Looks like X86 has something similar in combineShiftRightArithmetic, but they handle a more generic form.

// fold (ashr (shl, a, [56,48,32,24,16]), SarConst)                            
// into (shl, (sext (a), [56,48,32,24,16] - SarConst)) or                      
// into (lshr, (sext (a), SarConst - [56,48,32,24,16]))                        
// depending on sign of (SarConst - [56,48,32,24,16])

For RISC-V we also support sext_inreg for i8 and i16 with Zbb. I'm not sure we want to convert to it naively since it won't always fold away and zext.h/zext.b aren't compressible. It probablys makes sense to convert i8/i16 if the input is a load even without Zbb. But that probably needs to create a sextload instead of creating a sext_inreg.

I have another patch I'm working on that depends on this one. So I'd like to consider making this target independent as a future pass.

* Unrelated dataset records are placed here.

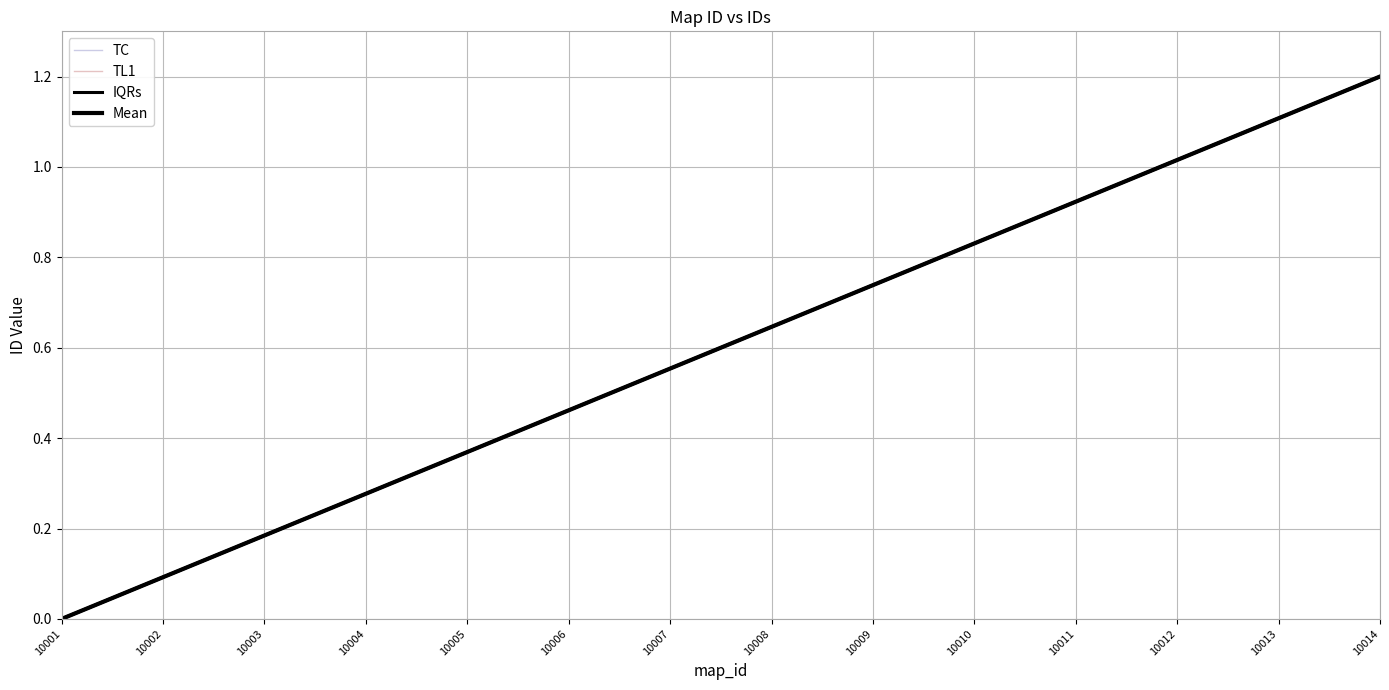

Reading left to right, what are all the values shown in this chart?

TC: 10001=0.0	10002=0.1	10003=0.2	10004=0.3	10005=0.4	10006=0.5	10007=0.6	10008=0.6	10009=0.7	10010=0.8	10011=0.9	10012=1.0	10013=1.1	10014=1.2
TL1: 10001=0.0	10002=0.1	10003=0.2	10004=0.3	10005=0.4	10006=0.5	10007=0.6	10008=0.6	10009=0.7	10010=0.8	10011=0.9	10012=1.0	10013=1.1	10014=1.2
IQRs: 10001=0.0	10002=0.1	10003=0.2	10004=0.3	10005=0.4	10006=0.5	10007=0.6	10008=0.6	10009=0.7	10010=0.8	10011=0.9	10012=1.0	10013=1.1	10014=1.2
Mean: 10001=0.0	10002=0.1	10003=0.2	10004=0.3	10005=0.4	10006=0.5	10007=0.6	10008=0.6	10009=0.7	10010=0.8	10011=0.9	10012=1.0	10013=1.1	10014=1.2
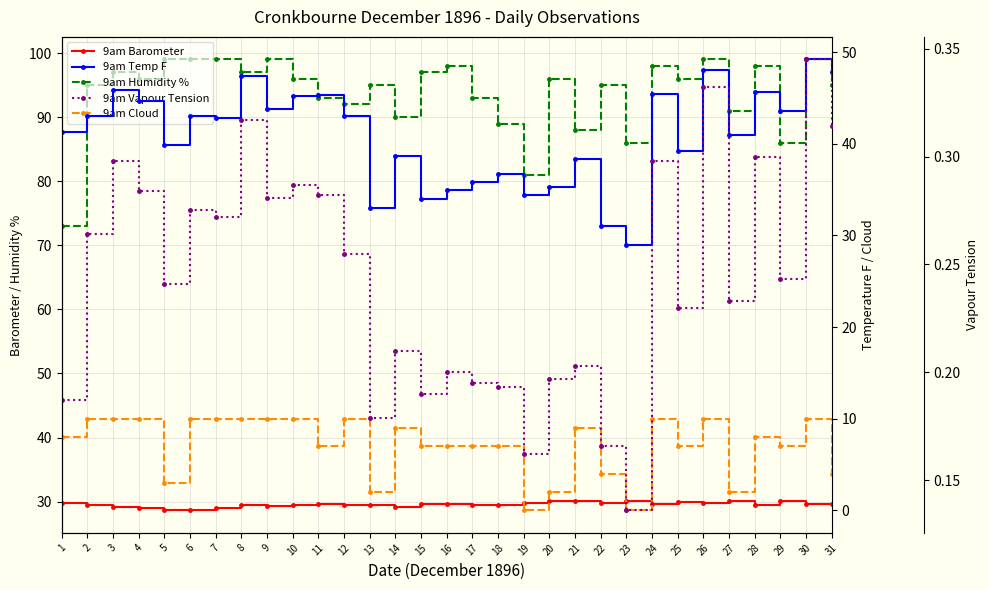

Which series has the largest total across all categories?

9am Humidity %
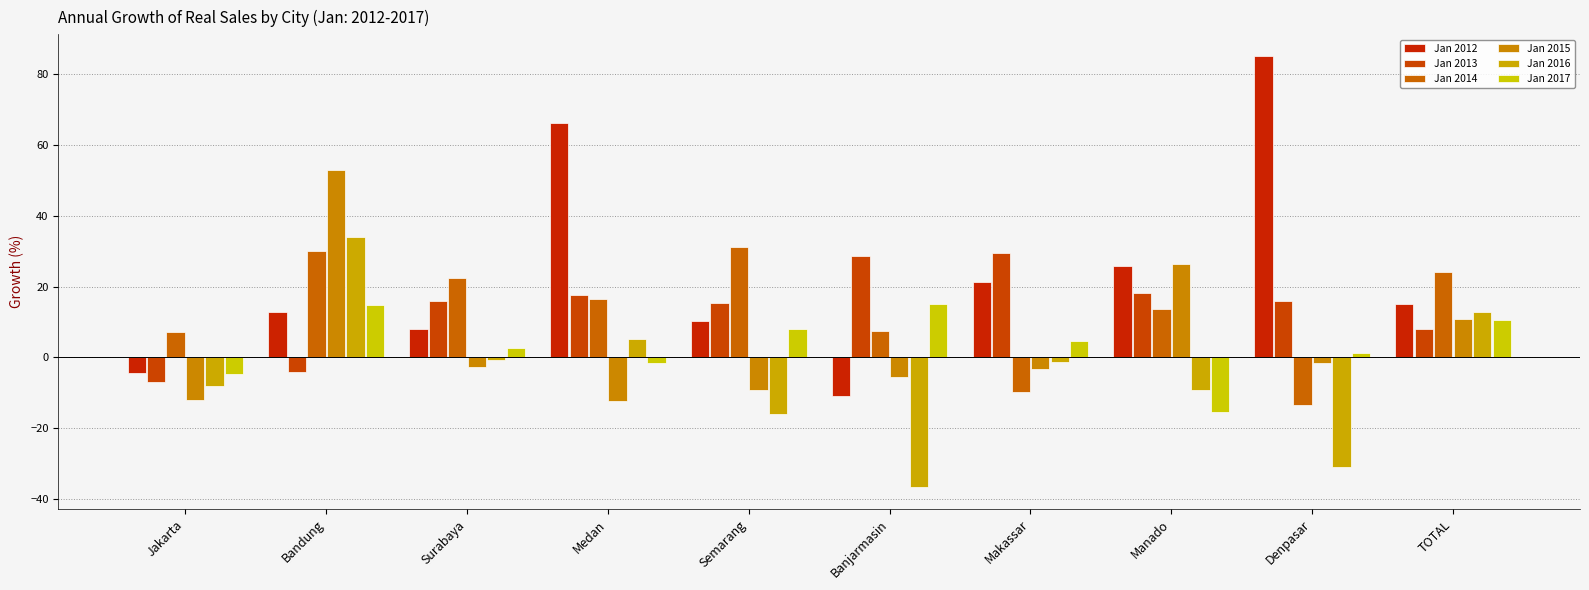

How many groups of bars are there?

10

I'll add a FIXME.

Add FIXME to make this generic.

I'm probably going to end up relaxing the one use check here to be that all users of the shl X, 32 are SRA instructions so that we can end up with a sext_inreg shared by multiple shls.

craig.topper edited the summary of this revision. (Show Details)Jun 29 2022, 1:06 PM

My plan had been to solve https://godbolt.org/z/hssn6sPco by adding a fold for (add (shl X, 32), C<<32) -> (shl (add X, C), 32) and then let this patch optimize the shift with sra that might be after it. I thought the (add (shl X, 32), C<<32) fold could stand on its own as well, but in testing I found that some values of C cause an infinite loop with isDesirableToCommuteWithShift.

The larger (sra (add (shl X, 32), C << 32), 32-C1) -> (shl (sext_inreg (add X, C), i32), C1) pattern is probably always profitable since the sext_inreg will always becomes an ADDW.

craig.topper retitled this revision from [RISCV] DAG combine (sra (shl X, 32), 32 - C) -> (sra (sext_inreg X, i32), C). to [RISCV] DAG combine (sra (shl X, 32), 32 - C) -> (shl (sext_inreg X, i32), C)..Jun 29 2022, 2:52 PM
craig.topper added inline comments.
llvm/lib/Target/RISCV/RISCVISelLowering.cpp
8533

I typoed this comment

Fix mistake in comment

asb accepted this revision.Jun 30 2022, 7:21 AM

LGTM, thanks!

This revision is now accepted and ready to land.Jun 30 2022, 7:21 AM
This revision was landed with ongoing or failed builds.Jun 30 2022, 9:02 AM
This revision was automatically updated to reflect the committed changes.